Monday 16 January 2017

Re: netplan and post-up/pre-down scripts

On Mon, Jan 16, 2017 at 7:35 AM, Mark Shuttleworth <mark@ubuntu.com> wrote:
Would 'got-link' and 'lost-link' be good names for this?

I'm not certain a new event name is needed for this functionality; it seems to me that the current definition of 'up' isn't quite correct.[1] (But all this might be a moot point depending on what is supported in networkd, and how it behaves.)

I understand there have been several attempts to address this in the past, such as the 'allow-hotplug' option, ifplugd, ifupdown-extra, NetworkManager, and now networkd. IMHO, no solution is complete unless it properly separates adminStatus from operStatus, and holds off on confirming "link up" until both are "up". For backward compatibility, a boolean flag (similar to "allow-hotplug") should indicate whether or not the system is allowed to continue booting if the interface is down.[2]

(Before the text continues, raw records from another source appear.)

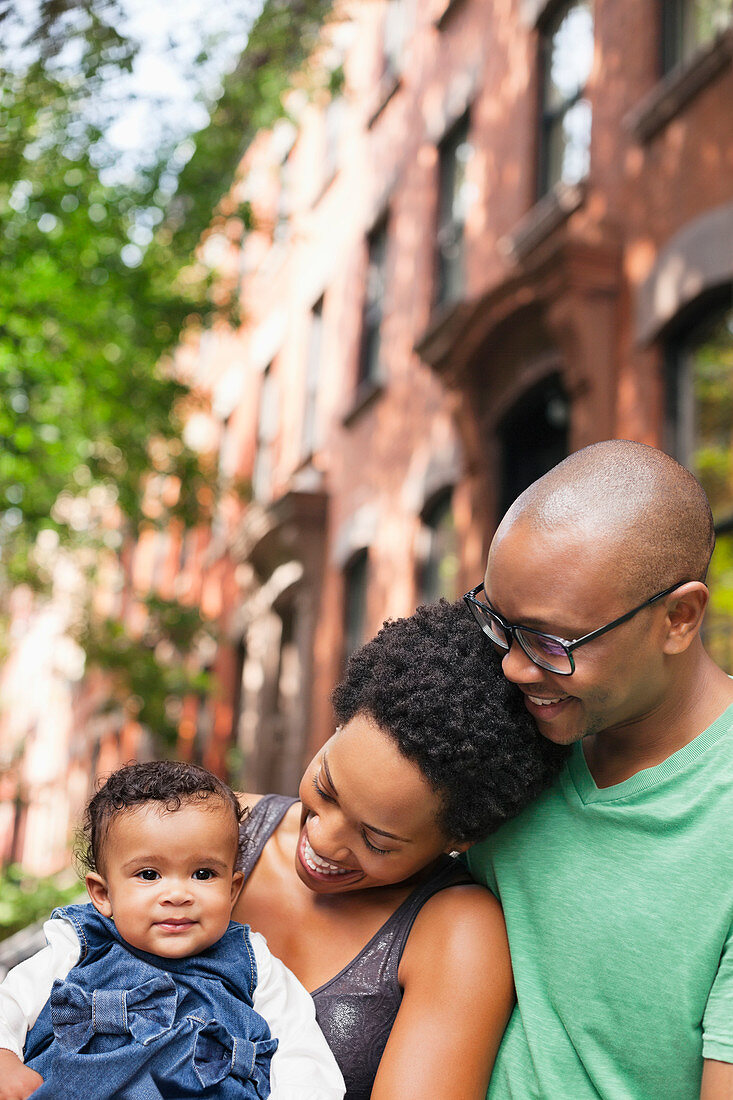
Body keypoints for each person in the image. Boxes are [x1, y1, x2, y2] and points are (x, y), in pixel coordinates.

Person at [462, 439, 733, 1100]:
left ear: (678, 617)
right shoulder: (493, 725)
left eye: (550, 642)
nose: (512, 667)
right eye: (498, 622)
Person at [232, 598, 566, 1099]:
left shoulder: (456, 934)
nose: (322, 840)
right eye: (326, 788)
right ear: (337, 725)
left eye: (376, 840)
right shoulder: (219, 829)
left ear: (461, 837)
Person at [0, 761, 345, 1100]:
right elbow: (11, 1001)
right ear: (103, 895)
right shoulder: (81, 943)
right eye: (149, 874)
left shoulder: (253, 961)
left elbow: (301, 1051)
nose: (179, 895)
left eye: (203, 874)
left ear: (232, 890)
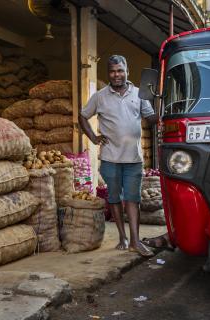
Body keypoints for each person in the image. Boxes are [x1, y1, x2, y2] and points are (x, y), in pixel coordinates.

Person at [78, 55, 157, 257]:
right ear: (108, 73)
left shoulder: (139, 94)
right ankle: (122, 236)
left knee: (133, 199)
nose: (117, 75)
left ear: (127, 72)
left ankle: (135, 241)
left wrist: (161, 103)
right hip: (110, 158)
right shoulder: (100, 96)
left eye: (120, 70)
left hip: (133, 160)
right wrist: (94, 138)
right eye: (113, 71)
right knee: (114, 198)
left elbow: (150, 118)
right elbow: (83, 116)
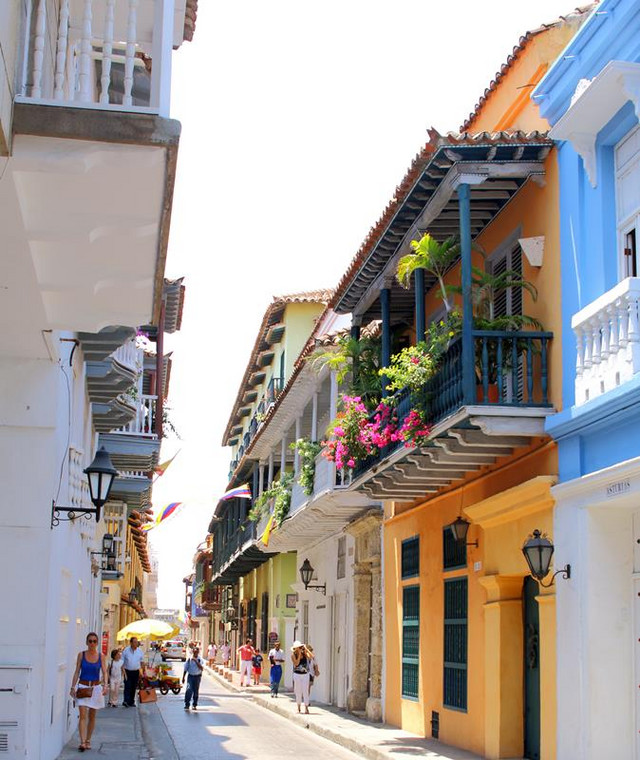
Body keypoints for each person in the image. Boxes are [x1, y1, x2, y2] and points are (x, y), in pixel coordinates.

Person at [69, 632, 108, 751]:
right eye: (90, 641)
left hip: (95, 688)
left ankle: (88, 740)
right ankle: (82, 742)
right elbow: (77, 671)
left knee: (92, 716)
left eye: (94, 641)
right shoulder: (81, 655)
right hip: (83, 687)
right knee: (82, 715)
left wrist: (105, 685)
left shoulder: (101, 656)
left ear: (97, 643)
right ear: (86, 642)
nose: (92, 643)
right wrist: (72, 687)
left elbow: (105, 671)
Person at [121, 636, 144, 707]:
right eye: (134, 642)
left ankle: (131, 701)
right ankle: (126, 701)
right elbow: (122, 661)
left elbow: (142, 662)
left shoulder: (140, 651)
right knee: (127, 686)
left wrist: (141, 672)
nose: (136, 643)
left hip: (136, 671)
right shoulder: (126, 651)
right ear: (131, 643)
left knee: (133, 687)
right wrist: (122, 670)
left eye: (137, 642)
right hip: (127, 671)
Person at [291, 640, 311, 714]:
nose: (299, 648)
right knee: (298, 691)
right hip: (297, 674)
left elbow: (311, 657)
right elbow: (296, 663)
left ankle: (306, 707)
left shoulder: (305, 653)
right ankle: (298, 707)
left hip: (305, 674)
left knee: (305, 691)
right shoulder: (293, 655)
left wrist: (306, 649)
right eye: (298, 647)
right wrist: (299, 654)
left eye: (300, 647)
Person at [182, 645, 204, 710]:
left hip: (197, 677)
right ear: (193, 652)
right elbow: (186, 668)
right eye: (194, 652)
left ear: (198, 652)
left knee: (196, 690)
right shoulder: (189, 659)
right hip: (190, 677)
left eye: (196, 652)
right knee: (189, 689)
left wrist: (196, 661)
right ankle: (187, 704)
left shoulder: (200, 659)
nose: (195, 653)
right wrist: (183, 677)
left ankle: (194, 704)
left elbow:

Another subtle detail is that if an interface is administratively down, there should be an option to cause the NIC to take its physical link down. That way, whatever is on the other side of the link doesn't assume its peer is active. (This is standard behavior on a router or a switch, but may be atypical for a server... so I think the default behavior should continue be "leave the physical link up".)

Regards,
Mike


[1]: I would refer to the IF-MIB definitions for administrative and operational status, which haven't changed in a long time. They can be found in RFC 2863 sections 3.1.12 and 3.1.13[1]. There is also discussion (amendments to a previous RFC) about when to send the "linkUp" trap. (To summarize, only when a link is both operationally and administratively up.) See the relevant states here:


Contrast this to the default behavior of an auto/static interface: an interface is considered UP if its operStatus AND adminStatus were "up" within 5 minutes of boot. After that, you can throw all your assumptions out the window; the interface will stay DOWN even if its operational status changes from "down" to "up", and the system will hobble along in a half-configured state, even if the link status changes.


[2]: I think that should default to to allow boot, to prevent the UX nightmares that occur during boot when the boot process waits for interfaces it thinks should be up. If a particular service is finicky enough to not handle a missing interface gracefully, the admin can manually configure the flag to /not/ allow boot.

The current behavior is also strange because if an interface becomes operationally "down" after the five minute timeout, the system takes no action, pretending nothing happened. (Why did we just wait 5 minutes for an interface to be up, if we weren't going to care if it later went down?) If a service /seriously/ depends on an interface being up, and cannot handle changes in interface status, the admin should configure that service to start upon receiving a link up event, and stop it upon receiving a link down event for that interface.